Perhaps best enjoyed freshly collected, among the trees who have offered them

EPHEMERALITY. While an impressive amount may lay before those with eyes to see and hands to harvest, how many Pawpaws does one really need to take home? If picked too firm, bruising and spoilage will occur instead of proper ripening. If picked when the fruit "gives" a bit, they should ripen successfully, however fresh storage is somewhat short-lived, and processing for long-term storage is a pretty messy and quite labor-intensive affair (potentially fun-ish, but Lone Wolves take heed: it's "takes a village" kind of work). These variables play a huge part in our subject, the Pawpaw's lack of representation in the commercial produce market.


Pawpaws are quintessentially ephemeral, and are arguably best enjoyed as such, eaten knife-in-hand, peeled moments after shaking the typically small trees and hunting down the freshly fallen, orange-yellow fleshed gems, resting in stretches of stream bed rock and leaf litter. Opportunities to hug these trees out of gratitude, or at least sing to them a little, abound.


And the taste of a perfect Pawpaw is enough to make any cool-climate forest dweller feel a tinge undeserving of it's tropical complexity (it is in the same family [Annonaceae] as tropical cousins the cherimoya and guanabana, and has flavor hints of banana, mango and pineapple), however many humans who occupy the same range as the Pawpaw have never even heard of them, and most have probably never tasted one.
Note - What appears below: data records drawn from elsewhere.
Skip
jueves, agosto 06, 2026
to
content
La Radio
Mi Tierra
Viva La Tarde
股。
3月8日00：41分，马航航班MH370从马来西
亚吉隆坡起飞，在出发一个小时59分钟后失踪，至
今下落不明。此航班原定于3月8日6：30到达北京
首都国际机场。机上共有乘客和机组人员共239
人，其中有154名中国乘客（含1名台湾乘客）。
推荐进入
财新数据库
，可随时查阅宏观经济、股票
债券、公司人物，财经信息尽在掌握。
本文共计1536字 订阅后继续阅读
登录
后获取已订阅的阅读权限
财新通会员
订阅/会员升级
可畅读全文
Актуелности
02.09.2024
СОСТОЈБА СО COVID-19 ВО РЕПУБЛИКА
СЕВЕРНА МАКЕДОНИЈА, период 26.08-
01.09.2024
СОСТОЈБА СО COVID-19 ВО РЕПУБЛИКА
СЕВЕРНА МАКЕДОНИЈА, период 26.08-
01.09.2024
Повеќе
From a landscape-design perspective, it's a permaculturalist's holy grail- a resilient tree that prefers to dwell in the understory, with fruit-set ripening in 75% shade (or more), tolerant of some pretty wet soil conditions, and which suffers minimal insect or deer predation. And from a forager's perspective, not many creatures seems to want the fruit more than us wild-food gathering types, perhaps on account of the leaves, twigs, skin and seed of the fruits' potential toxicity to many other species of insects and animals (so please note, if designing Pawpaws into an animal grazing systems, this topic warrants further research and precaution).
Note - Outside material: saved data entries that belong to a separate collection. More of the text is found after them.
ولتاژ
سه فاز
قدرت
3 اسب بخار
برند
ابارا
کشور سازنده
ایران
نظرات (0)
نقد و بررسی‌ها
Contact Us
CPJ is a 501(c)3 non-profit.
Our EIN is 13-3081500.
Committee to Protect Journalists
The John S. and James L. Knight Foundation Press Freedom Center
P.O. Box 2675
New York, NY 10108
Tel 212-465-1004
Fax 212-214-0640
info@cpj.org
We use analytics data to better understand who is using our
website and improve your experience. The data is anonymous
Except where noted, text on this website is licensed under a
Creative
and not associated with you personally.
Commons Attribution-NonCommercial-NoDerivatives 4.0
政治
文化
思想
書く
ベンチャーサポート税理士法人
Experimenting with the processing and storage of an ephemeral treat

We parked the truck near the goldenrod meadow, the day had finally arrived. The three of us, following a dry stream bed through the roadside curtain of bittersweet into the shelter of the hollow, scrambling uphill. Over poison ivy and river rocks, past patches of jewelweed where the water still trickled, barely. Before us, roughshod colonies of Pawpaw trees who've had to endure a long dry season in the shadows of the sycamore and tulip poplars. Above us, on bowing branches supported by over-burdened trunks, a hoard of treasure which these trees have labored all year to bear. Ready to be shaken free, but far too many to be carried home. A lesson here, in this dark fold of the mountain. That such an invisible and silent place would provide far more than our little tribe could gather. So eat, enjoy, be grateful in this free but fleeting moment.
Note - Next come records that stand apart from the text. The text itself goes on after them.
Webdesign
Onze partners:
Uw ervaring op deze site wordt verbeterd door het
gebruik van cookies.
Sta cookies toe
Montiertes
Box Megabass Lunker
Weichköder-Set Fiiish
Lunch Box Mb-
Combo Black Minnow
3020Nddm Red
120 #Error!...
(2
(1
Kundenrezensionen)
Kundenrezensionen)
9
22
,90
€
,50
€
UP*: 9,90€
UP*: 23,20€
Pawpaw seeds, washed and ready for cold stratification and germination next Spring

Well, maybe bring at least a few of the loveliest fruits home, and the countless seeds therein. Since Industry has not yet appropriated this still-wild fruit, the joyful work to be done remains, thankfully, in all of our hands, to stratify and plant these beautiful trees far and wide. Certainly in our Zone 1 and 2's, but also in the wilder places, perhaps where scant Pawpaw populations are already present. Here, the introduction of diverse genetics could, in time, improve the yield and perpetuate the harvest for generations to come. The trees might appreciate humanity's continued partnership- one that brought them north into these temperate forests to begin with, not so long ago... But that's another story, which, with the recent aknowledgment and celebration of this wonderful indigenous fruit, is also waiting patiently to finally be told (once again).